Item position entries
►
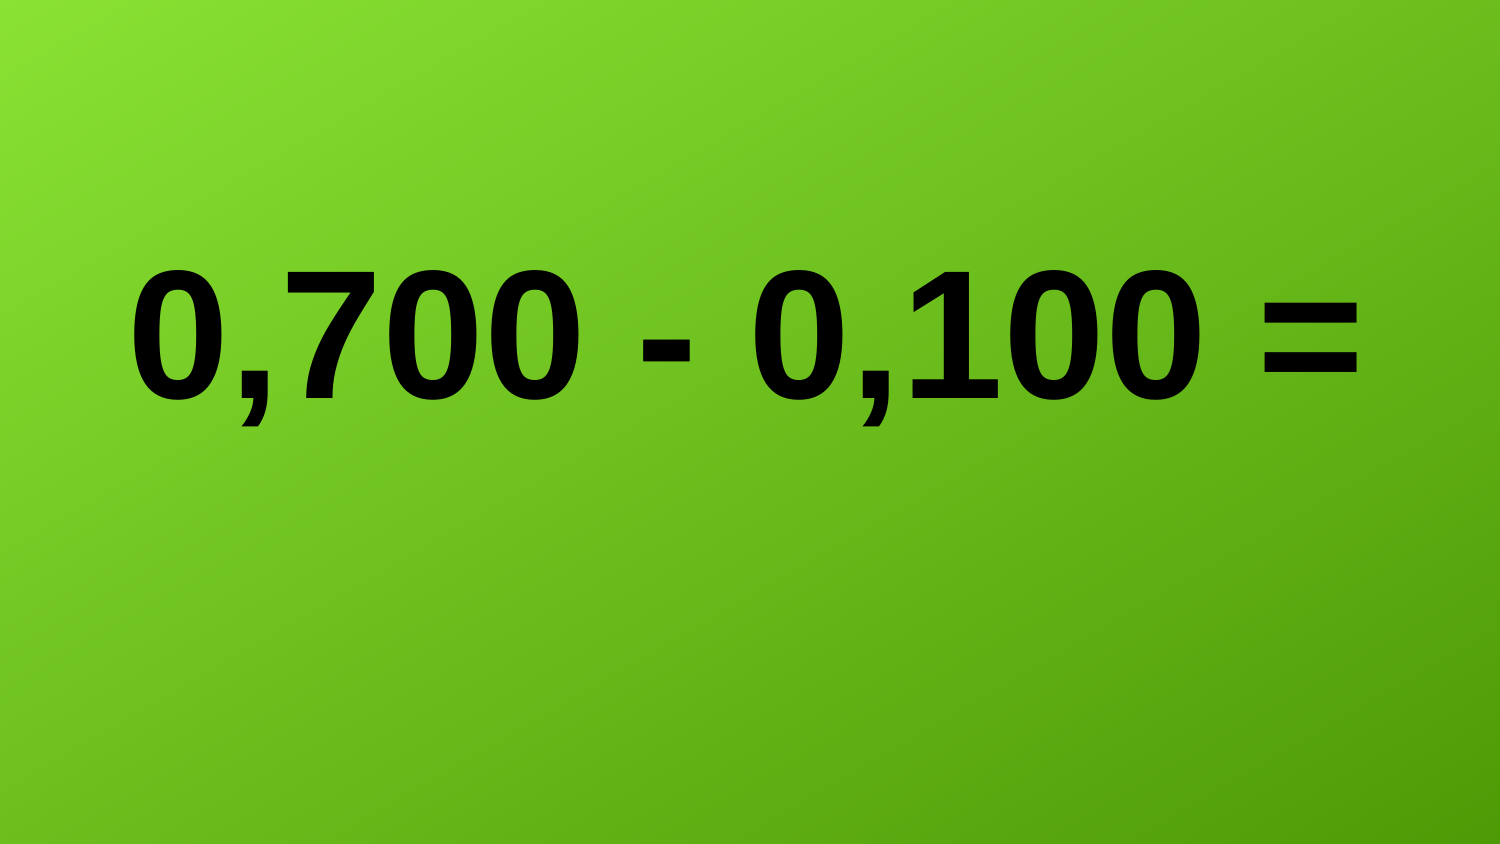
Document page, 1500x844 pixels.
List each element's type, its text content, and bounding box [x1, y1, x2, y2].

title 0,700 - 0,100 = [112, 259, 1388, 450]
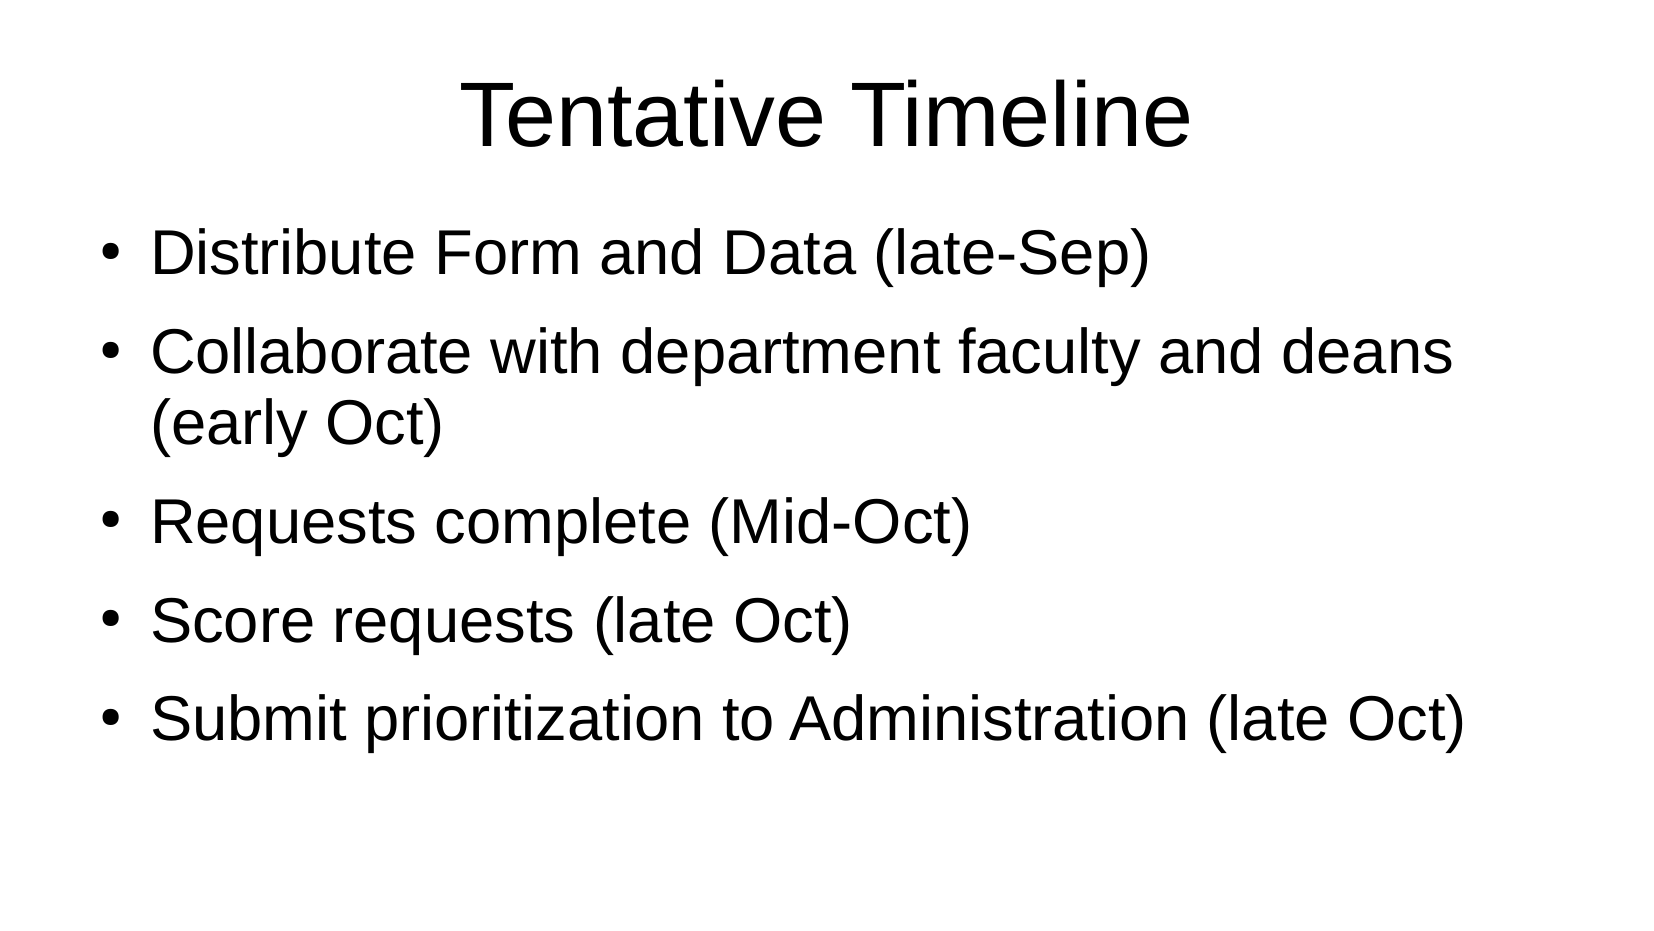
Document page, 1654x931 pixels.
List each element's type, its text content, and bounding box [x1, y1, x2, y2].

title Tentative Timeline [82, 37, 1571, 193]
list Distribute Form and Data (late-Sep) Collaborate with department faculty and deans (early Oct) Requests complete (Mid-Oct) Score requests (late Oct) Submit prioritization to Administration (late Oct) [82, 217, 1571, 758]
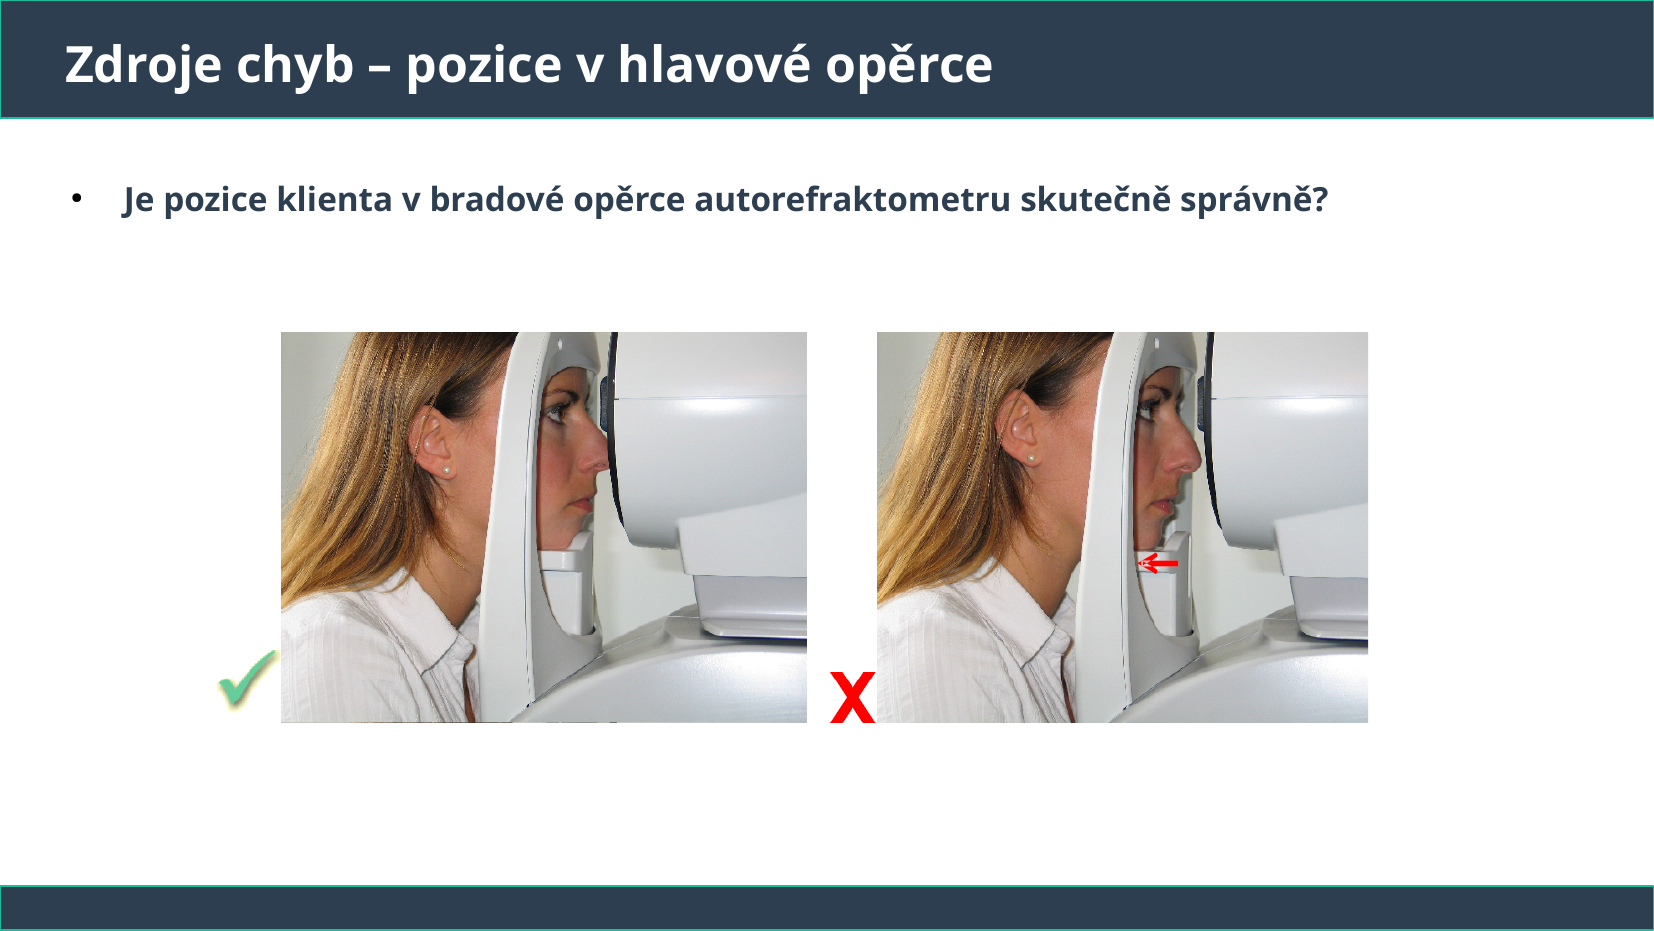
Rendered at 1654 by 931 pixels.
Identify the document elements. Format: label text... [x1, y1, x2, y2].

title Zdroje chyb – pozice v hlavové opěrce [64, 7, 1601, 119]
list Je pozice klienta v bradové opěrce autorefraktometru skutečně správně? [53, 176, 1542, 266]
picture [206, 332, 1369, 723]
◄
> Work instructions: Copy all the entries above word for word, leaving out the pictures.

> Final result:
Document page, 1500x844 pixels.
List each element's type, its text content, and bounding box [x1, y1, x2, y2].

title 0,700 - 0,100 = [112, 259, 1388, 450]
Document page, 1654x931 pixels.
List each element's type, its text content, and bounding box [x1, y1, x2, y2].

title Tentative Timeline [82, 37, 1571, 193]
list Distribute Form and Data (late-Sep) Collaborate with department faculty and deans (early Oct) Requests complete (Mid-Oct) Score requests (late Oct) Submit prioritization to Administration (late Oct) [82, 217, 1571, 758]
Rendered at 1654 by 931 pixels.
Identify the document elements. Format: label text... [x1, y1, x2, y2].

title Zdroje chyb – pozice v hlavové opěrce [64, 7, 1601, 119]
list Je pozice klienta v bradové opěrce autorefraktometru skutečně správně? [53, 176, 1542, 266]
picture [206, 332, 1369, 723]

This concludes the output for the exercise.